THE PROBLEM.
Where a picture occurs in the data, omit it, and copy all remaining data exactly.

---*---

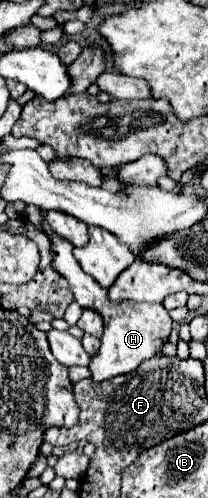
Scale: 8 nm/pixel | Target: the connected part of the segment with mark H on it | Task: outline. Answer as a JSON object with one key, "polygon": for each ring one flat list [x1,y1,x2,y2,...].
{"polygon":[[44,221,44,231,52,241,52,251,54,251,54,269,64,275,70,283,70,289,74,293,74,301,80,307,88,307,92,311,98,311,104,319,104,335,102,335,102,345,100,351,92,357,90,361,90,371,94,381,106,381,116,375,132,373,142,361,152,359,154,355,160,353,162,345,168,341,170,331,172,331,172,319,170,313,166,311,164,305,160,303,136,303,136,301,120,301,112,303,108,299,108,291,102,289,94,277,84,273,78,265,78,261,72,255,72,243,56,237,56,233,50,231,50,227]]}

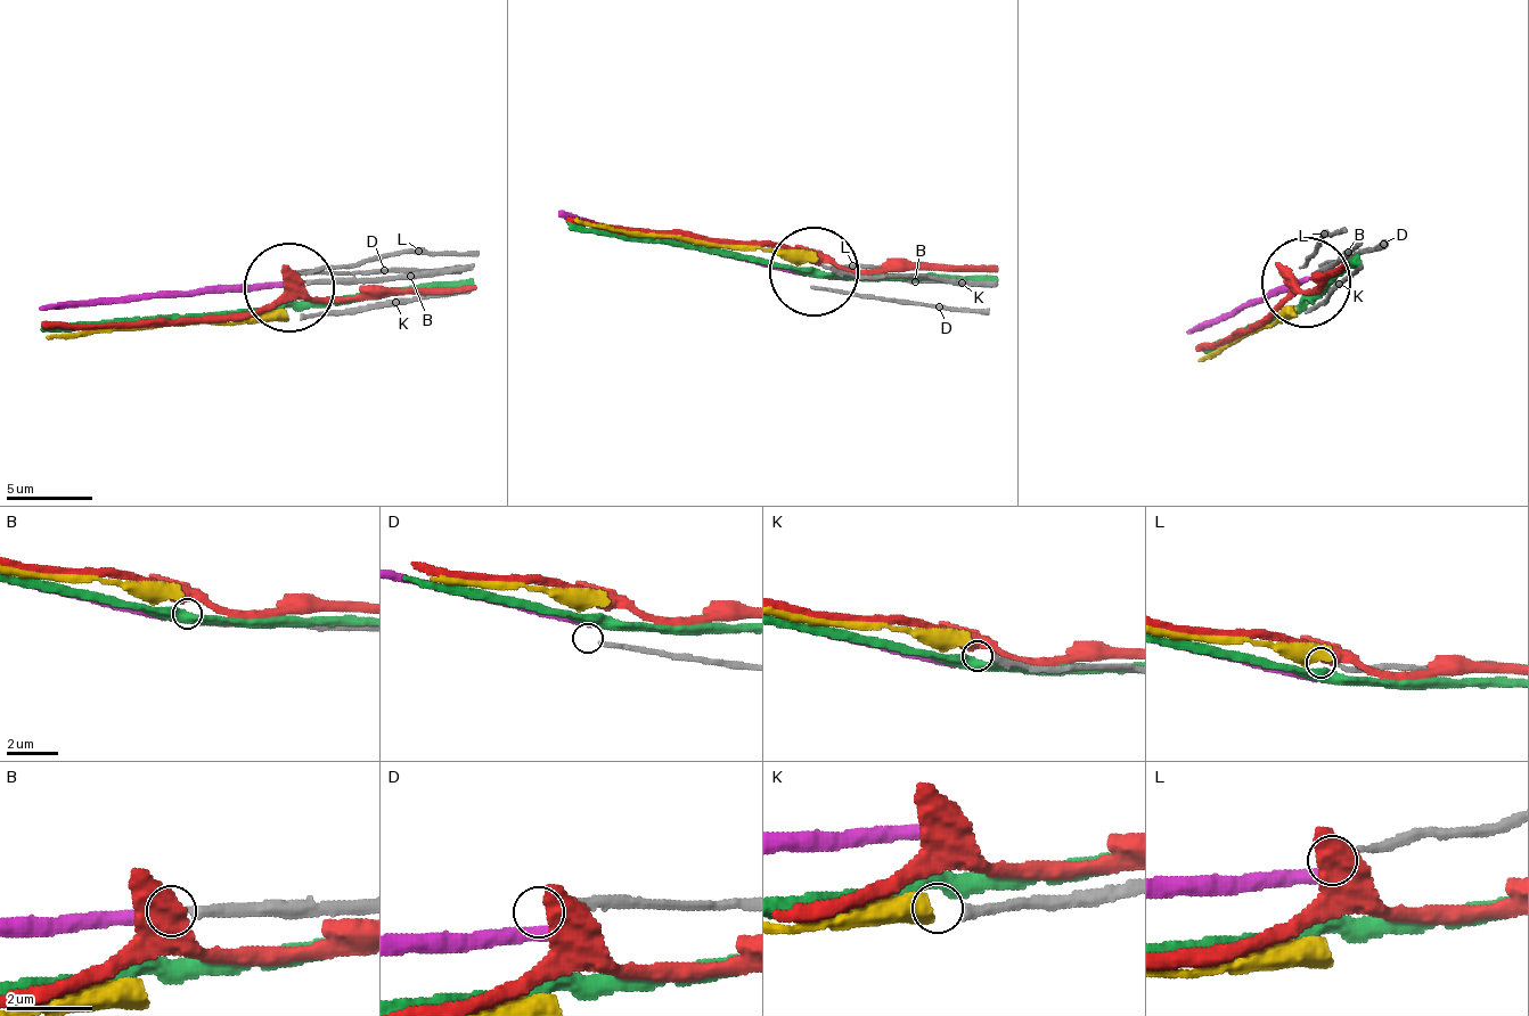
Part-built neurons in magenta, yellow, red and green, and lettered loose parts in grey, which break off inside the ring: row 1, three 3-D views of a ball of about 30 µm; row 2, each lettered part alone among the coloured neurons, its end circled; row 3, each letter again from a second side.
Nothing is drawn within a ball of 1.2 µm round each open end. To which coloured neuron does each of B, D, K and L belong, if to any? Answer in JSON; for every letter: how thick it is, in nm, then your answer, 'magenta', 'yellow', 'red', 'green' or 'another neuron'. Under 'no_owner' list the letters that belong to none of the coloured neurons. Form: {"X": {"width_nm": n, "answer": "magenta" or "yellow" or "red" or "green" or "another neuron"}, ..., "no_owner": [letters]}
{"B": {"width_nm": 280, "answer": "magenta"}, "D": {"width_nm": 200, "answer": "another neuron"}, "K": {"width_nm": 240, "answer": "yellow"}, "L": {"width_nm": 180, "answer": "another neuron"}, "no_owner": ["D", "L"]}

---*---

SOLUTION FOR THIS TASK.
Scale: 8 nm/pixel | Target: the connected part of the segment with mark H on it | Task: outline. Answer as a JSON object with one key, "polygon": for each ring one flat list [x1,y1,x2,y2,...].
{"polygon":[[44,221,44,231,52,241,52,251,54,251,54,269,64,275,70,283,70,289,74,293,74,301,80,307,88,307,92,311,98,311,104,319,104,335,102,335,102,345,100,351,92,357,90,361,90,371,94,381,106,381,116,375,132,373,142,361,152,359,154,355,160,353,162,345,168,341,170,331,172,331,172,319,170,313,166,311,164,305,160,303,136,303,136,301,120,301,112,303,108,299,108,291,102,289,94,277,84,273,78,265,78,261,72,255,72,243,56,237,56,233,50,231,50,227]]}

Part-built neurons in magenta, yellow, red and green, and lettered loose parts in grey, which break off inside the ring: row 1, three 3-D views of a ball of about 30 µm; row 2, each lettered part alone among the coloured neurons, its end circled; row 3, each letter again from a second side.
Nothing is drawn within a ball of 1.2 µm round each open end. To which coloured neuron does each of B, D, K and L belong, if to any? Answer in JSON; for every letter: how thick it is, in nm, then your answer, 'magenta', 'yellow', 'red', 'green' or 'another neuron'. Under 'no_owner' list the letters that belong to none of the coloured neurons. Form: {"X": {"width_nm": n, "answer": "magenta" or "yellow" or "red" or "green" or "another neuron"}, ..., "no_owner": [letters]}
{"B": {"width_nm": 280, "answer": "magenta"}, "D": {"width_nm": 200, "answer": "another neuron"}, "K": {"width_nm": 240, "answer": "yellow"}, "L": {"width_nm": 180, "answer": "another neuron"}, "no_owner": ["D", "L"]}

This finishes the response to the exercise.